■ Alıntı:
- - - -

82 cinsel taciz, 74 çıplak arama

Toplum/Yaşam Haberleri —

Kadın eylemleri / foto:AFP

Kadın eylemleri / foto:AFP

  • Gözaltında Cinsel Taciz ve Tecavüze Karşı Hukuki Yardım Ofisi, her yıl 25 Kasım’da hazırladığı başvuru raporuna göre 82 kişi cinsel işkenceye, 74’ü çıplak aramaya maruz kaldı.

ERDOĞAN ALAYUMAT/İSTANBUL

Gözaltında Cinsel Taciz ve Tecavüze Karşı Hukuki Yardım Ofisi, her yıl 25 Kasım’da hazırladığı başvuru raporunu açıkladı. Ofisin 2025 raporunda 98 başvurudan 82’sinin cinsel taciz, 74’ünün çıplak arama, 61’inin tıbbi işkence, 56’sının psikolojik işkence ve 52’sinin darp vakası olduğu belirtilerek, kadınlara yönelik şiddetin boyutunun giderek büyüdüğünü açıkladı.

Gözaltında Cinsel Taciz ve Tecavüze Karşı Hukuki Yardım Ofisi, kuruluşunun 28. yılında hazırladığı raporla Türkiye’de gözaltı merkezleri, cezaevleri, geri gönderme merkezleri ve kamusal alanlarda yaşanan cinsel işkence vakalarının boyutunu ortaya koydu. Ofis, 1997’den bu yana gözaltında, ev ve köy baskınlarında, sokakta, okulda ve işyerinde cinsel işkenceye maruz kalan kadınlara ve trans kadınlara ücretsiz hukuki yardım sağlıyor. Ancak 28 yıllık çalışmanın ardından “pratikte çok fazla şey değişmedi” değerlendirmesinde bulundu.

Raporda, Türkiye’nin yazılı hukukunda 1997’den bu yana belirli ilerlemeler kaydedilmiş olsa da, uygulamada sistematik sorunların sürdürüldüğü vurgulandı. 1997’de Türk Ceza Kanunu’nda kadına yönelik şiddete dair bir bölüm bulunmadığı, tecavüz suçunun tanımının son derece yetersiz olduğu, cinsel taciz suçunun ise tanımlı bile olmadığı hatırlatılırken, kadın mücadelesinin etkisiyle tecavüz suçunun kapsamının genişletildiği, cinsel tacizin tanımlandığı, bekaret kontrolünün belirli kurallara bağlandığı aktarılıyor. Raporda tüm bu değişikliklere rağmen, özellikle işkencenin belgelenmesi konusunda hiçbir ilerleme olmadığına dikkat çekiliyor.

foto:AFP

Belgelenemeyen işkence

Türkiye’de yargının hâlâ yalnızca Adli Tıp Kurumu raporlarını delil olarak kabul ettiği belirtilirken, kurumun siyasal iradeye bağımlı yapısı ciddi bir sorun olarak öne çıkarılan raporda, Avrupa İnsan Hakları Mahkemesi’nin 1993 yılında Mardin’de gözaltında cinsel saldırıya uğrayan Şükran Aydın davasında Türkiye’yi mahkum ettiği hatırlatılıyor; mahkumiyet gerekçeleri arasında işkencenin bağımsız hekim raporuyla belgelenmemiş olması da yer almıştı. Buna rağmen Türkiye yargısı, yasal zorunluluk olmamasına rağmen hâlâ bağımsız hekim raporlarını kabul etmiyor.

- - - -

■ Verilen bilgiler:
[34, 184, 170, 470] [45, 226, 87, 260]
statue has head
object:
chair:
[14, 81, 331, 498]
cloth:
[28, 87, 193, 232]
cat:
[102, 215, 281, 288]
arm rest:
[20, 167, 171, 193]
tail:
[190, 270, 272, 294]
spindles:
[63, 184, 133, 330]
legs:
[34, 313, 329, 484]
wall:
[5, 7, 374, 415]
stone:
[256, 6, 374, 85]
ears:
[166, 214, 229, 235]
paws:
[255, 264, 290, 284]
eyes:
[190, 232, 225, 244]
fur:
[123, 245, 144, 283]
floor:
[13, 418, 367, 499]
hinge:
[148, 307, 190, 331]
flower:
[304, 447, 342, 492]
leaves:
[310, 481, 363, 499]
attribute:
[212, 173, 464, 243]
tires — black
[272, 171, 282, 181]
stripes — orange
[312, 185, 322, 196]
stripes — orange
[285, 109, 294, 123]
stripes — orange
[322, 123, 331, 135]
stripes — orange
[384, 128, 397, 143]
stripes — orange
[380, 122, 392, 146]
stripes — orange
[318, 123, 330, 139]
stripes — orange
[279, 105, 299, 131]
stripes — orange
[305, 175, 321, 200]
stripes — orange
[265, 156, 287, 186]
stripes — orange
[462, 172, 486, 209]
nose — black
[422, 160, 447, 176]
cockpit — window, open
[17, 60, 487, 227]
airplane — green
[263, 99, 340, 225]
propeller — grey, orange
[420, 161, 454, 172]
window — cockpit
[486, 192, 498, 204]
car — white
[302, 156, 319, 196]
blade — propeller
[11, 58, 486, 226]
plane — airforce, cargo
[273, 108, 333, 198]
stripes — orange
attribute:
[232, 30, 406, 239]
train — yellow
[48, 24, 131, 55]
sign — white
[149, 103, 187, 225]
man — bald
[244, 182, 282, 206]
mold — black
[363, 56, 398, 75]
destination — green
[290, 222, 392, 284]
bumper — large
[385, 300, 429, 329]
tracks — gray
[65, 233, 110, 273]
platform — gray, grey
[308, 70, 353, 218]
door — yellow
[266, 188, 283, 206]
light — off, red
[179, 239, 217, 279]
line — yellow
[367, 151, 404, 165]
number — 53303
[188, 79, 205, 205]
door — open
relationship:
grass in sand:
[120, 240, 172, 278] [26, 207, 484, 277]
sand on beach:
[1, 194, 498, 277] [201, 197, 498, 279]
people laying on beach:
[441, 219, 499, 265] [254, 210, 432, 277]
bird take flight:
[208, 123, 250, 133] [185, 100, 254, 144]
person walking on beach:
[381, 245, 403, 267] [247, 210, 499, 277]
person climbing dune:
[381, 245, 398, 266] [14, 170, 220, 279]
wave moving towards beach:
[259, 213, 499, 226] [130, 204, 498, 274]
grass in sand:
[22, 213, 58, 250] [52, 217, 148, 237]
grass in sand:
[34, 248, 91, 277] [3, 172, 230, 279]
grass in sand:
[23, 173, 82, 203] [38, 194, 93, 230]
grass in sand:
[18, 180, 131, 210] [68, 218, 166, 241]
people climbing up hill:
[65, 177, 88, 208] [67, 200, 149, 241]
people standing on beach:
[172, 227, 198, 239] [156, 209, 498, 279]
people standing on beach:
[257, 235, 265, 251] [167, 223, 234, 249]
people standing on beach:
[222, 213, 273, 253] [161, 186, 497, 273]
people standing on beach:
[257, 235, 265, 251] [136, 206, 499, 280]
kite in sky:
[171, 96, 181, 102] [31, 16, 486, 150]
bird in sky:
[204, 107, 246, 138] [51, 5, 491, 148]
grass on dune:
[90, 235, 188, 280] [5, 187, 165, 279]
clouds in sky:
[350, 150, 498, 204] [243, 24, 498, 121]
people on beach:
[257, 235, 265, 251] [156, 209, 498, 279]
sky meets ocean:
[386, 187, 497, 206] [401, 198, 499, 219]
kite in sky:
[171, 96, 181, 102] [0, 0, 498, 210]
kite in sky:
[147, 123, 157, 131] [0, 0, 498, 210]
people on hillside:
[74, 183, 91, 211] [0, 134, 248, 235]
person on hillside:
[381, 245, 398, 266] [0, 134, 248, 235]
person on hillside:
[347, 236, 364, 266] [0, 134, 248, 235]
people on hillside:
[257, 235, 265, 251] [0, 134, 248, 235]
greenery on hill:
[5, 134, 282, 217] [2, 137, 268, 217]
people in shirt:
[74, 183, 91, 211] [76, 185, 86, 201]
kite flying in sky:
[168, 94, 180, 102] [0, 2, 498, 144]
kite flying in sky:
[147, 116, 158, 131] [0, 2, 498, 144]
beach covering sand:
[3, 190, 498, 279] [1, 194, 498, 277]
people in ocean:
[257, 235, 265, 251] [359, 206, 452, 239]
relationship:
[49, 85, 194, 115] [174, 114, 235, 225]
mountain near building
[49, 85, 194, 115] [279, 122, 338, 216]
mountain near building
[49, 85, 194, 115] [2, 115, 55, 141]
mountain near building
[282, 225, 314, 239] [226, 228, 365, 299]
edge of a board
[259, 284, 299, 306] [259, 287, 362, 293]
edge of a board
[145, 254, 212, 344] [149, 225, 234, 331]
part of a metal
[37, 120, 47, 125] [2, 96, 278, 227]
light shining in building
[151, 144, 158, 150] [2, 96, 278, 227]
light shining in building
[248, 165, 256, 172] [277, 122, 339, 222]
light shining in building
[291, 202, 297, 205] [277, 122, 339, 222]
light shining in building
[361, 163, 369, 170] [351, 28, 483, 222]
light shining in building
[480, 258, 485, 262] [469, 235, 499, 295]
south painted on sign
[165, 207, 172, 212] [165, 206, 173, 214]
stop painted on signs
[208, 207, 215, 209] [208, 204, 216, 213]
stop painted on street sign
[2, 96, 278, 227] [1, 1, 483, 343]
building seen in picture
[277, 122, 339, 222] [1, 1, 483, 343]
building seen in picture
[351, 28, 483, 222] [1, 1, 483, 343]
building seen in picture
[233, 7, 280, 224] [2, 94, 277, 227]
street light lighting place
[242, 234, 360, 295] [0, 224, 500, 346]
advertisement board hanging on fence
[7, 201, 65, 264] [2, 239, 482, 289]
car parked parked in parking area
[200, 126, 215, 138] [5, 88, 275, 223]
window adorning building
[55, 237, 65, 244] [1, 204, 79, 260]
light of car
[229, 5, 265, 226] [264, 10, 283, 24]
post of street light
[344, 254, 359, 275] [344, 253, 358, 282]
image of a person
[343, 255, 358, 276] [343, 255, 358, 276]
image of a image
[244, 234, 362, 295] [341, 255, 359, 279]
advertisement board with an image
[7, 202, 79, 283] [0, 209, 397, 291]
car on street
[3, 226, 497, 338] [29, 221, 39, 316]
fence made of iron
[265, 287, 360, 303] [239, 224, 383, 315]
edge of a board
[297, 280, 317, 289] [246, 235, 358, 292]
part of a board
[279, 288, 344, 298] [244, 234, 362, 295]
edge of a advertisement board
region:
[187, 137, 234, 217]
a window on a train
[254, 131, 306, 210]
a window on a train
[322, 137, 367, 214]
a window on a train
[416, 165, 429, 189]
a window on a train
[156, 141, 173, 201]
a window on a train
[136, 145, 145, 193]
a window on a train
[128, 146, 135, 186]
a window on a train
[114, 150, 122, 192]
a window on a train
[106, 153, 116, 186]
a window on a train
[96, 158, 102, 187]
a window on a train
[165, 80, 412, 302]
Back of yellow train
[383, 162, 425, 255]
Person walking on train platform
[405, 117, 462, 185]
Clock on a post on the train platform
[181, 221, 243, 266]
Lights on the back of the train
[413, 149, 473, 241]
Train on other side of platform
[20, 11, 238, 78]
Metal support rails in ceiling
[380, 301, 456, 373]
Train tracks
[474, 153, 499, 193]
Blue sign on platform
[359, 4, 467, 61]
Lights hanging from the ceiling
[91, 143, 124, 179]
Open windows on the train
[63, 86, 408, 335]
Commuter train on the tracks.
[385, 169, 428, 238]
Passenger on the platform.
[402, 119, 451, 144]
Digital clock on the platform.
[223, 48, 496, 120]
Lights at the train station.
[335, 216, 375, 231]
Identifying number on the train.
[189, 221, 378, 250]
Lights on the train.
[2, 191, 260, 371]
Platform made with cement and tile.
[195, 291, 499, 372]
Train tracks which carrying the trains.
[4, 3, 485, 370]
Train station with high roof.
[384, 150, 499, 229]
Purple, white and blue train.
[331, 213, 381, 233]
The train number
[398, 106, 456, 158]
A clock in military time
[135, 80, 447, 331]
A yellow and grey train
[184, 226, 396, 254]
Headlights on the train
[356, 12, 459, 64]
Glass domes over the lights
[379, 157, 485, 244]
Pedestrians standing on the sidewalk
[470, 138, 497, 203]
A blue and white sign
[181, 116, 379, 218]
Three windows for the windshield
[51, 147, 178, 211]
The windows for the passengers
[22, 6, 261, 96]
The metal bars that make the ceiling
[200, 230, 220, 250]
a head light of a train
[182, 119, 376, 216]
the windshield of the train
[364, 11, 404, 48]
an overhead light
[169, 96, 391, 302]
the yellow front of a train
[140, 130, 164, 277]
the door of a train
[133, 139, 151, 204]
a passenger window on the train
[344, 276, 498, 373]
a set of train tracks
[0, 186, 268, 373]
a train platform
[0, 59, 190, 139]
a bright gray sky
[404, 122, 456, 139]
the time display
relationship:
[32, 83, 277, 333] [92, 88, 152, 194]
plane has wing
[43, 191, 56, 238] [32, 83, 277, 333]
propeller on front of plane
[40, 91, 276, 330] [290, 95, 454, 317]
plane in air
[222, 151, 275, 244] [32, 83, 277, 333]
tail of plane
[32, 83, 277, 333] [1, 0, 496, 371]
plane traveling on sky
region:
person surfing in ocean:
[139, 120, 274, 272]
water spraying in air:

- - - -

■ Yapılacak iş: Yukarıdaki alıntıda "Toplum/Yaşam Haberleri —" ile başlayıp "aramaya maruz kaldı." ile biten bölümü hiçbir değişiklik yapmadan kopyalayın.

■ Cevap alanı:
Toplum/Yaşam Haberleri —

Kadın eylemleri / foto:AFP

Kadın eylemleri / foto:AFP

  • Gözaltında Cinsel Taciz ve Tecavüze Karşı Hukuki Yardım Ofisi, her yıl 25 Kasım’da hazırladığı başvuru raporuna göre 82 kişi cinsel işkenceye, 74’ü çıplak aramaya maruz kaldı.